[WHAT YOU NEED TO DO]:
Write out the records that appear below, verbatim and complete, but without pictures.

(Dataset entries)
Start of Block

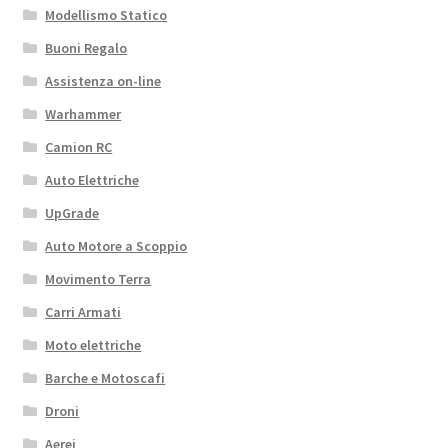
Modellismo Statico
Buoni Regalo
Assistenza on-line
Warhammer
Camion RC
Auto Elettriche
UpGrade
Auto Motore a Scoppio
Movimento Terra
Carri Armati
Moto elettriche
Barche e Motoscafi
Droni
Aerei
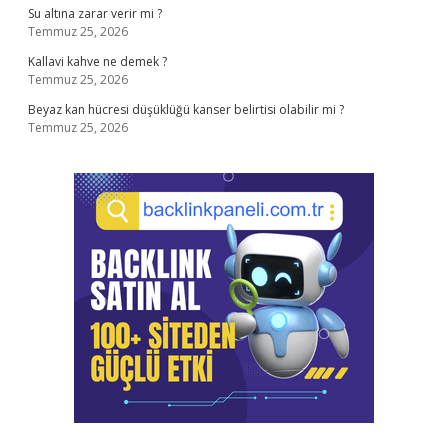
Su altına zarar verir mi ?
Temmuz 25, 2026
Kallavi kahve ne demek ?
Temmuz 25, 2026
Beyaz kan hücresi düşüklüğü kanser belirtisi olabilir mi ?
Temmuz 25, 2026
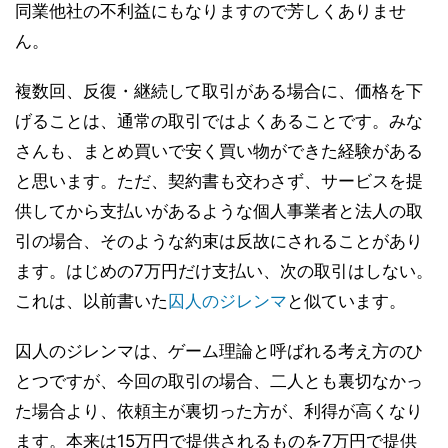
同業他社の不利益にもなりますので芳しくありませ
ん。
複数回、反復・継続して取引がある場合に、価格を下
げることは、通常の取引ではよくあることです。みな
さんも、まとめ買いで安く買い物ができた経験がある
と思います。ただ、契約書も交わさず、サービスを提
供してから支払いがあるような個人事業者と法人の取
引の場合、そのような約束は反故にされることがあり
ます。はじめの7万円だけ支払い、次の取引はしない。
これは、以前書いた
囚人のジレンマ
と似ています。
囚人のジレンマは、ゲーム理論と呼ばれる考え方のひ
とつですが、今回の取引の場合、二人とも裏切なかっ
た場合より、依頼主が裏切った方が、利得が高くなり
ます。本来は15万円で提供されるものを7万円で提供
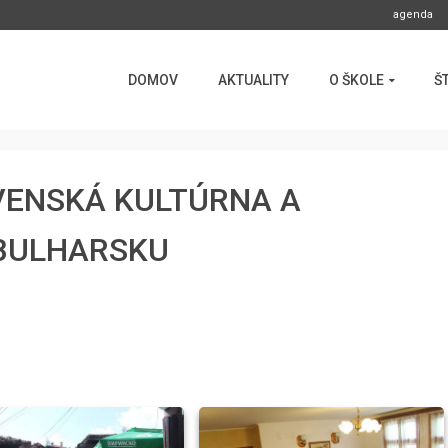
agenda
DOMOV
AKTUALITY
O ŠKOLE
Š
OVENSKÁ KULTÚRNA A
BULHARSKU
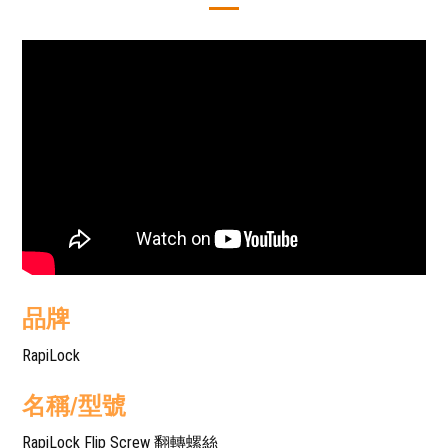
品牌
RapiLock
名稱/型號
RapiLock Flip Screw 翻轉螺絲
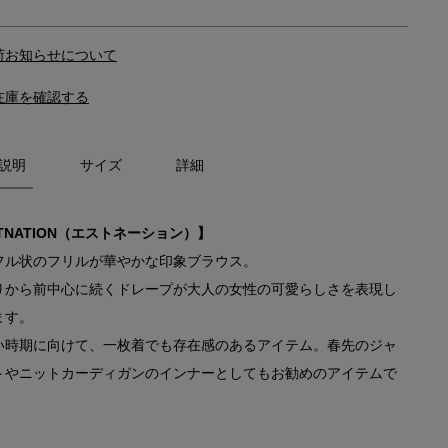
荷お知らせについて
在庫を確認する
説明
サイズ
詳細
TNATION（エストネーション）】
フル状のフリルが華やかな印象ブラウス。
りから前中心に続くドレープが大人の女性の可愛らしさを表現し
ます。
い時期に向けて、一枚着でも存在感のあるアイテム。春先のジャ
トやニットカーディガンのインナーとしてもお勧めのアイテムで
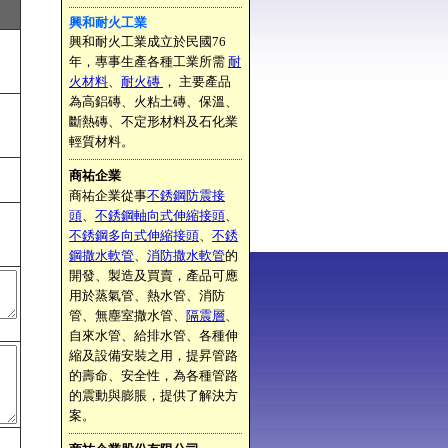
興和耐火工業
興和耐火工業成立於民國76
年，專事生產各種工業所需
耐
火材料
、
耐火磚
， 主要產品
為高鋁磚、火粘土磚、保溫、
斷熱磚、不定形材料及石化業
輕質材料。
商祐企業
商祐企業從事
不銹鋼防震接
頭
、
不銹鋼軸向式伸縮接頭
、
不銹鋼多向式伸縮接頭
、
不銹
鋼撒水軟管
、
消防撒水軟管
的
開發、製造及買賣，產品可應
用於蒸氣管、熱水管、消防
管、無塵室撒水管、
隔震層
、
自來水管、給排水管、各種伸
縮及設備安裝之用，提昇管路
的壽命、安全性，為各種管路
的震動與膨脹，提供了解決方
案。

End of Block

[YOUR SOLUTION]:
Modellismo Statico
Buoni Regalo
Assistenza on-line
Warhammer
Camion RC
Auto Elettriche
UpGrade
Auto Motore a Scoppio
Movimento Terra
Carri Armati
Moto elettriche
Barche e Motoscafi
Droni
Aerei
Su altına zarar verir mi ?
Temmuz 25, 2026
Kallavi kahve ne demek ?
Temmuz 25, 2026
Beyaz kan hücresi düşüklüğü kanser belirtisi olabilir mi ?
Temmuz 25, 2026
同業他社の不利益にもなりますので芳しくありませ
ん。
複数回、反復・継続して取引がある場合に、価格を下
げることは、通常の取引ではよくあることです。みな
さんも、まとめ買いで安く買い物ができた経験がある
と思います。ただ、契約書も交わさず、サービスを提
供してから支払いがあるような個人事業者と法人の取
引の場合、そのような約束は反故にされることがあり
ます。はじめの7万円だけ支払い、次の取引はしない。
これは、以前書いた
囚人のジレンマ
と似ています。
囚人のジレンマは、ゲーム理論と呼ばれる考え方のひ
とつですが、今回の取引の場合、二人とも裏切なかっ
た場合より、依頼主が裏切った方が、利得が高くなり
ます。本来は15万円で提供されるものを7万円で提供
agenda
DOMOV
AKTUALITY
O ŠKOLE
Š
OVENSKÁ KULTÚRNA A
BULHARSKU
品牌
RapiLock
名稱/型號
RapiLock Flip Screw 翻轉螺絲
荷お知らせについて
在庫を確認する
説明
サイズ
詳細
TNATION（エストネーション）】
フル状のフリルが華やかな印象ブラウス。
りから前中心に続くドレープが大人の女性の可愛らしさを表現し
ます。
い時期に向けて、一枚着でも存在感のあるアイテム。春先のジャ
トやニットカーディガンのインナーとしてもお勧めのアイテムで
興和耐火工業
興和耐火工業成立於民國76
年，專事生產各種工業所需
耐
火材料
、
耐火磚
， 主要產品
為高鋁磚、火粘土磚、保溫、
斷熱磚、不定形材料及石化業
輕質材料。
商祐企業
商祐企業從事
不銹鋼防震接
頭
、
不銹鋼軸向式伸縮接頭
、
不銹鋼多向式伸縮接頭
、
不銹
鋼撒水軟管
、
消防撒水軟管
的
開發、製造及買賣，產品可應
用於蒸氣管、熱水管、消防
管、無塵室撒水管、
隔震層
、
自來水管、給排水管、各種伸
縮及設備安裝之用，提昇管路
的壽命、安全性，為各種管路
的震動與膨脹，提供了解決方
案。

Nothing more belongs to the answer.